As a mother of five children and foster parent to 23, Rep. Michele Bachmann says she was easily moved by the plight of a New Jersey couple who sought her help in bringing attention to a brain disorder afflicting children like their 4-year-old son.

And, she said, she was touched further by the letter from another New Jersey mom whose 9-year-old daughter suffers from the same affliction: hydrocephalus, or water on the brain.

After hearing the stories of Michael and Kimberly Illions of Woodbridge, N.J., and Michelle Janson of Jackson, N.J., Bachmann drew up a proposal in April to designate September as National Hydrocephalus Awareness Month. The House last week approved it.

Bachmann, R-St.
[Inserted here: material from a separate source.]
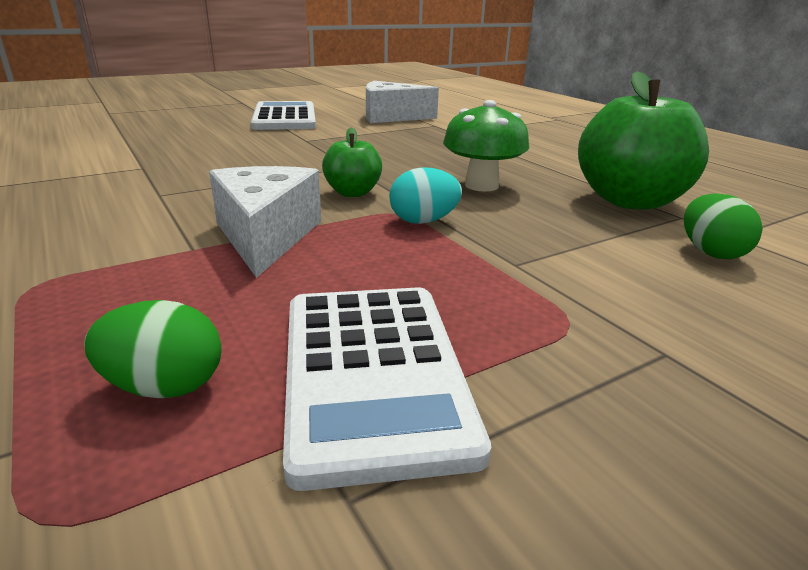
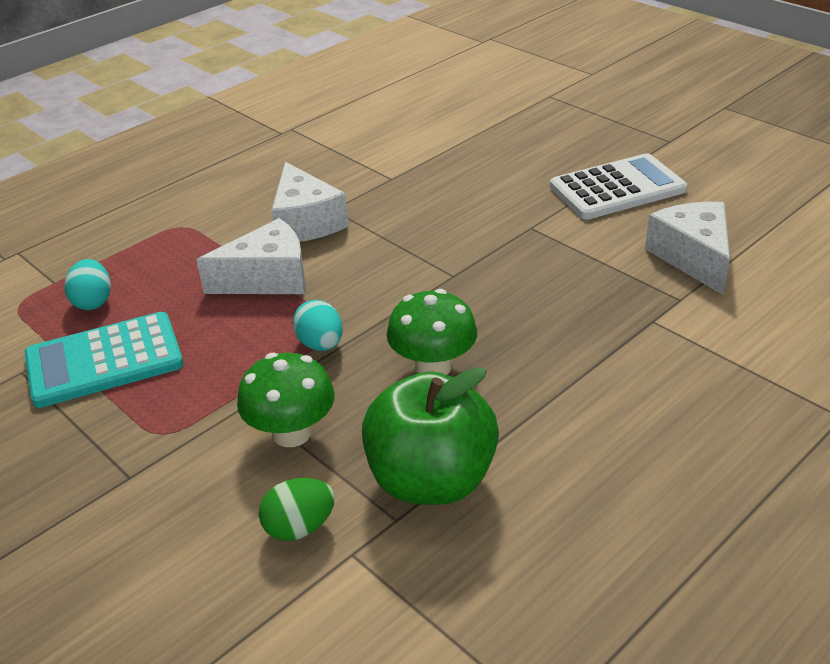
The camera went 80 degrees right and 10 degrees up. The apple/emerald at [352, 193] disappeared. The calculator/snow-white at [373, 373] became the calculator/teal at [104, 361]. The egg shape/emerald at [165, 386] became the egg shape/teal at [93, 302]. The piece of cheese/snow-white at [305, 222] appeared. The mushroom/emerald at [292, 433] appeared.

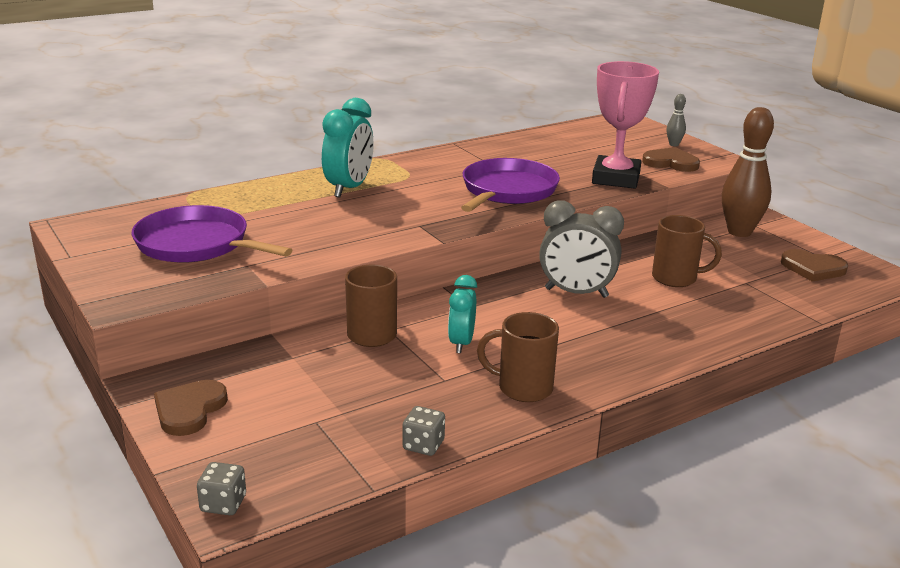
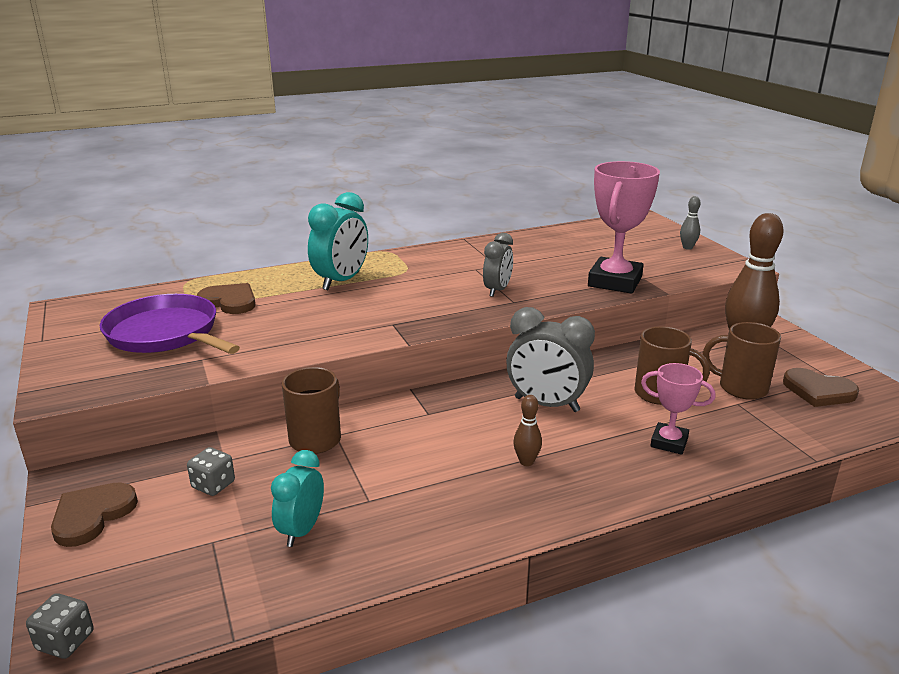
The camera went 10 degrees right and 0 degrees up. The love heart/russet moved from [671, 163] to [229, 301]. The skillet/violet at [507, 191] was replaced by the alarm clock/ash-grey at [497, 290]. The alarm clock/teal moved from [461, 343] to [301, 530]. The coffee mug/russet moved from [522, 388] to [740, 388]. The game die/ash-grey moved from [423, 445] to [213, 485]. The trophy/rosy at [669, 442] appeared. The skittle/russet at [526, 462] appeared.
Cloud, said Friday that she hopes public awareness will lead to more research to develop modern treatment techniques and ultimately a cure.

“We’re extremely grateful for the first step,” she said, referring to the House adoption of her resolution.

Hydrocephalus is a neurological condition that causes an abnormal buildup of fluids in the brain. It affects about one out of every 500 newborns. The most common treatment involves inserting a shunt to allow the fluid to flow from the brain, but the treatment can cause fatal complications.

“I wasn’t aware at the time how common the condition was,” Bachmann said, referring to when she first met the Illionses, founders of the Pediatric Hydrocephalus Foundation. “I was amazed when I learned of the limited number of treatments.”

Bachmann met the Illionses through her chief of staff, Michelle Marston, who had met Michael Illions while she worked for Rep. Scott Garrett of New Jersey.

“We were just looking to raise awareness,” Kimberly Illions said. “When you tell people your son has hydrocephalus, they go, ‘What’s that?’”

She said her son, Cole, has undergone 11 brain surgeries, physical therapy and speech therapy since his birth in 2005.

Kimberly Illions said that in introducing the resolution, a measure that gained 89 co-sponsors, Bachmann “went above and beyond what anybody could expect from her.”

Bachmann said she has “a heart for children at risk,” because several of her foster children had disabilities, though none had hydrocephalus.

It is among the issues she will focus on, she said, in her district during the House’s August recess. Another will be health care, an issue that has dominated public attention in Washington this summer as Democratic leaders tried to push through reform legislation before the break, as President Barack Obama had requested.

But the bill got bogged down in intraparty squabbling, as a group of fiscally conservative Democrats objected to the estimated $1 trillion price tag. Both the House and Senate now are looking at a vote in September.

Bachmann likely will vote against it. She said she objects to the cost and a provision that would allow the government to offer a public plan to compete with private health insurance companies.

The Democratic Congressional Campaign Committee announced Friday that Bachmann is among more than two dozen Republicans the group has targeted in a monthlong advertising and grassroots lobbying campaign focusing on health care. The DCCC accuses the Republicans of protecting health insurance companies.

Bachmann said she wants “a measure that would truly bring down the cost of health care, which I don’t think this bill will do.”

In January, Bachmann proposed her own reform legislation, a measure that would allow individuals to claim health care expenses as tax deductions. The bill is unlikely to make it out of the House Ways and Means Committee.

Bachmann said her goal is to make health care insurance completely portable and to “decouple” health care coverage from employers.

“I want to empower people,” she said.